Florida senators could soon be required to complete one-hour mandatory sexual harassment training every year as part of a new policy change advanced Thursday that came amid calls for overhauling the chamber’s handling of sexual harassment complaints.
Intensifying bipartisan talk to improve the Senate’s sexual harassment policy began last year after two former senators, Jeff Clemens and Jack Latvala, were accused of sexual misconduct, and a top Senate staffer filed a formal complaint against Latvala detailing sexual harassment over four years.
Awareness of sexual harassment at the Capitol spiked after two separate Senate investigations into Latvala’s misconduct laid out the testimony of dozens of women claiming to have been sexually harassed and at least one female lobbyists saying the Clearwater Republican was willing to trade his support for legislation for a “sexual encounter.”
According to the report, she said she “finally left her work as a lobbyist in large part so (she) would never have to owe (Latvala) anything.”

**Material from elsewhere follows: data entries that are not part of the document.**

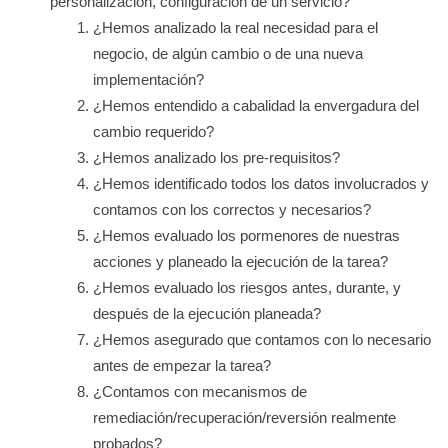
personalización, configuración de un servicio?
¿Hemos analizado la real necesidad para el
negocio, de algún cambio o de una nueva
implementación?
¿Hemos entendido a cabalidad la envergadura del
cambio requerido?
¿Hemos analizado los pre-requisitos?
¿Hemos identificado todos los datos involucrados y
contamos con los correctos y necesarios?
¿Hemos evaluado los pormenores de nuestras
acciones y planeado la ejecución de la tarea?
¿Hemos evaluado los riesgos antes, durante, y
después de la ejecución planeada?
¿Hemos asegurado que contamos con lo necesario
antes de empezar la tarea?
¿Contamos con mecanismos de
remediación/recuperación/reversión realmente
probados?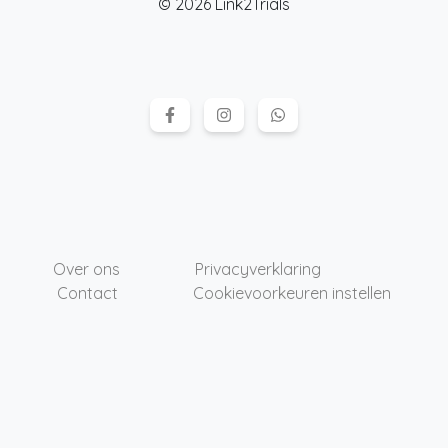
© 2026 Link2Trials
Over ons
Privacyverklaring
Contact
Cookievoorkeuren instellen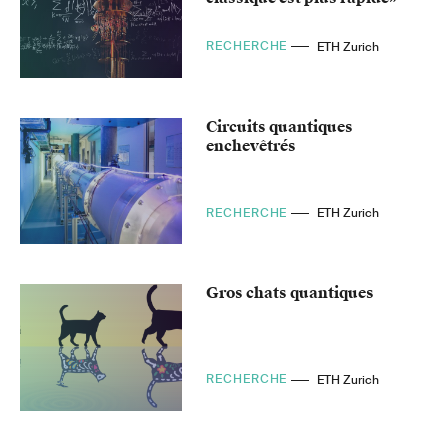
RECHERCHE
ETH Zurich
Circuits quantiques
enchevêtrés
RECHERCHE
ETH Zurich
Gros chats quantiques
RECHERCHE
ETH Zurich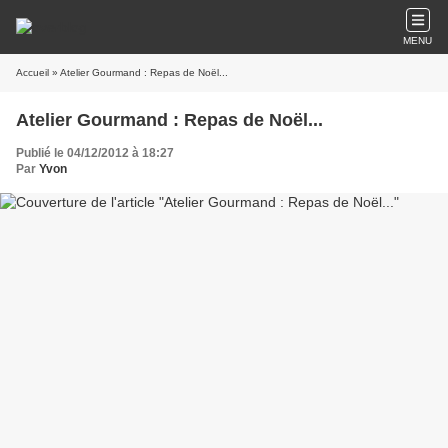
MENU
Accueil
» Atelier Gourmand : Repas de Noël...
Atelier Gourmand : Repas de Noël...
Publié le 04/12/2012 à 18:27
Par
Yvon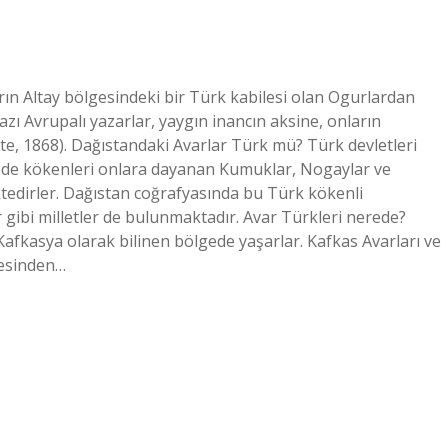
ın Altay bölgesindeki bir Türk kabilesi olan Ogurlardan
zı Avrupalı ​​yazarlar, yaygın inancın aksine, onların
te, 1868). Dağıstandaki Avarlar Türk mü? Türk devletleri
eler de kökenleri onlara dayanan Kumuklar, Nogaylar ve
ktedirler. Dağıstan coğrafyasında bu Türk kökenli
r gibi milletler de bulunmaktadır. Avar Türkleri nerede?
Kafkasya olarak bilinen bölgede yaşarlar. Kafkas Avarları ve
yesinden…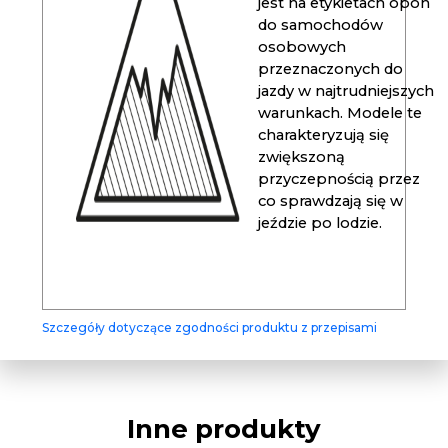
jest na etykietach opon
do samochodów
osobowych
przeznaczonych do
jazdy w najtrudniejszych
warunkach. Modele te
charakteryzują się
zwiększoną
przyczepnością przez
co sprawdzają się w
jeździe po lodzie.
Szczegóły dotyczące zgodności produktu z przepisami
Inne produkty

The month-long investigations conducted by a special master recommended sexual harassment training for Senate members and staff, and a review of the overall Senate culture.
In the midst of these investigations, Senate Rules Chair Sen. Lizbeth Benacquisto was tasked with revising the Senate administrative policies regarding harassment after Senate President Joe Negron faces backlash for making policy changes that some said would make it harder to report sexual or workplace harassment.

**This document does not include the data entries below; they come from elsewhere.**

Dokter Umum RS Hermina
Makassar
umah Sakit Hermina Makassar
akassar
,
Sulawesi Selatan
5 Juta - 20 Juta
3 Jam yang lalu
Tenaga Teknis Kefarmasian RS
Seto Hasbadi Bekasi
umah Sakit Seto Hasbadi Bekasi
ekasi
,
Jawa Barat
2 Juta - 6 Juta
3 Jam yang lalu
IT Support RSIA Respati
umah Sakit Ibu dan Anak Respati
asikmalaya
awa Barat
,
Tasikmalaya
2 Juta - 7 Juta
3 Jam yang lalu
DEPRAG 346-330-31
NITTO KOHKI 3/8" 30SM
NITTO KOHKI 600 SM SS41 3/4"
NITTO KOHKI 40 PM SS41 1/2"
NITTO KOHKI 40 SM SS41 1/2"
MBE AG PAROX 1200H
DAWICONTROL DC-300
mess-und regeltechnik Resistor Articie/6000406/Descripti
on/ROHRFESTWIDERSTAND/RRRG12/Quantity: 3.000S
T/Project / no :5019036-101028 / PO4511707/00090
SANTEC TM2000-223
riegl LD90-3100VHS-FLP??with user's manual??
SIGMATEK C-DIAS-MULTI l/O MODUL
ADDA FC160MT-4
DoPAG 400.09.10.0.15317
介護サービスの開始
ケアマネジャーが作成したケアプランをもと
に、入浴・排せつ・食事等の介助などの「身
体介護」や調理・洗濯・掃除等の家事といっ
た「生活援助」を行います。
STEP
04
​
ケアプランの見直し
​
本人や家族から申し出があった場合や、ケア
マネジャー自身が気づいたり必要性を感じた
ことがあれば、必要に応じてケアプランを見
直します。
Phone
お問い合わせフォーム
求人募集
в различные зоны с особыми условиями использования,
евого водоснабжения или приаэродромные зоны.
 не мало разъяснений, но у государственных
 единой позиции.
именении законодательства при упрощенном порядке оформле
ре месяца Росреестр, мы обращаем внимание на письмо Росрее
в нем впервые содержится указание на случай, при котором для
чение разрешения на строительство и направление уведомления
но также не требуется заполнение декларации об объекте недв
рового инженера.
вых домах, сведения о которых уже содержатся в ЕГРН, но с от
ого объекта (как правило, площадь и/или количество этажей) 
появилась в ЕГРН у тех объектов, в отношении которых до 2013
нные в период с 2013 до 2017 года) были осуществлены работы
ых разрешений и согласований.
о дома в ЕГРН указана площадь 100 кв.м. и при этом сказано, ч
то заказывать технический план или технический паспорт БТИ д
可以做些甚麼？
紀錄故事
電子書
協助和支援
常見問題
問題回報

“I want to make it even more abundantly clear to employees that they can and should report sexual or workplace harassment to anyone they feel comfortable speaking with,” Negron said.

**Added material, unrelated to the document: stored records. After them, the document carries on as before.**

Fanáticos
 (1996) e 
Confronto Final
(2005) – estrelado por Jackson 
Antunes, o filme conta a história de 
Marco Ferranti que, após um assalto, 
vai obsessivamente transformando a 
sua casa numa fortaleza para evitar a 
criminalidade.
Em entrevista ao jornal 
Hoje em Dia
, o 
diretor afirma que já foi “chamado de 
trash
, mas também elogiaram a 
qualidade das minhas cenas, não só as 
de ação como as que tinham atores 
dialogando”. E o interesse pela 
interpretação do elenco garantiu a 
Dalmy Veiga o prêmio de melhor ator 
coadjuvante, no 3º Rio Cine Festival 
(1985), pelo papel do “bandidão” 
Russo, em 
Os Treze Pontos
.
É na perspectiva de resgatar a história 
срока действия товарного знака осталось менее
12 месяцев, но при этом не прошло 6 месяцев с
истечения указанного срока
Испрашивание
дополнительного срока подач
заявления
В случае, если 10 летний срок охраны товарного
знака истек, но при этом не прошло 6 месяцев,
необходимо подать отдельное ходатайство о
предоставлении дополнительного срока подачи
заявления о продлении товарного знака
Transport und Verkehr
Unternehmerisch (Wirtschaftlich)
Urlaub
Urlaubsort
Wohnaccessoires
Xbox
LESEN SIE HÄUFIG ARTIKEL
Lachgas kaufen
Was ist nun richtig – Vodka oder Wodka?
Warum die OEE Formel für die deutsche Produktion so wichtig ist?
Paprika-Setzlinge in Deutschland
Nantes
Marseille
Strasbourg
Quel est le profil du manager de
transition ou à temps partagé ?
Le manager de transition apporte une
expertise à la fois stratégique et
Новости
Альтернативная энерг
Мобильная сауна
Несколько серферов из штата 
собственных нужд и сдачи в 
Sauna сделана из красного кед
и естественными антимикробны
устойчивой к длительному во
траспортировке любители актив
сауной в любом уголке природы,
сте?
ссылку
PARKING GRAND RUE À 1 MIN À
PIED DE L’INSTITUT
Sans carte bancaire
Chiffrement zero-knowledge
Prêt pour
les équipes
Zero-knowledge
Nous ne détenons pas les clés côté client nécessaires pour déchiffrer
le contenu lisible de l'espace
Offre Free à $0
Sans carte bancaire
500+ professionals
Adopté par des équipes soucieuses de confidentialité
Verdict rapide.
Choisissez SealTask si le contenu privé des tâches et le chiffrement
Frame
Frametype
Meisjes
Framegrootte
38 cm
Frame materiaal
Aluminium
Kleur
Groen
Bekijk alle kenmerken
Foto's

Benacquisto met with several senators to gather input and on Thursday the Rules Committee unanimously voted to mandate annual sexual harassment training for senators. The policy change now heads to the full Senate floor for final approval.
Miami Democrat Sen. Jose Javier Rodriguez was among the senators Benacquisto met with. He advocated for anti-harassment training — something the Florida House already mandates — as well as a clear definition that bans “retaliatory behavior” when a complaint is filed.
“The Senate took a step in the right direction by voting to require ethics trainings on sexual harassment, but it is not enough,” Rodriguez said. “Retaliation is still not defined and prohibited.”
Rodriguez took a jab at the defense tactics by Latvala as he faces anonymous allegations. His behavior even sparked a formal Rules complaint by Sen. Lauren Book who alleged he was interfering with the Senate investigation.
“The retaliatory actions taken by Senator Latvala to subvert the investigation into his misconduct still would not have been explicitly prohibited,” Rodriguez said.
“We must do more to ensure that everyone that works at and visits the Capitol feels safe.”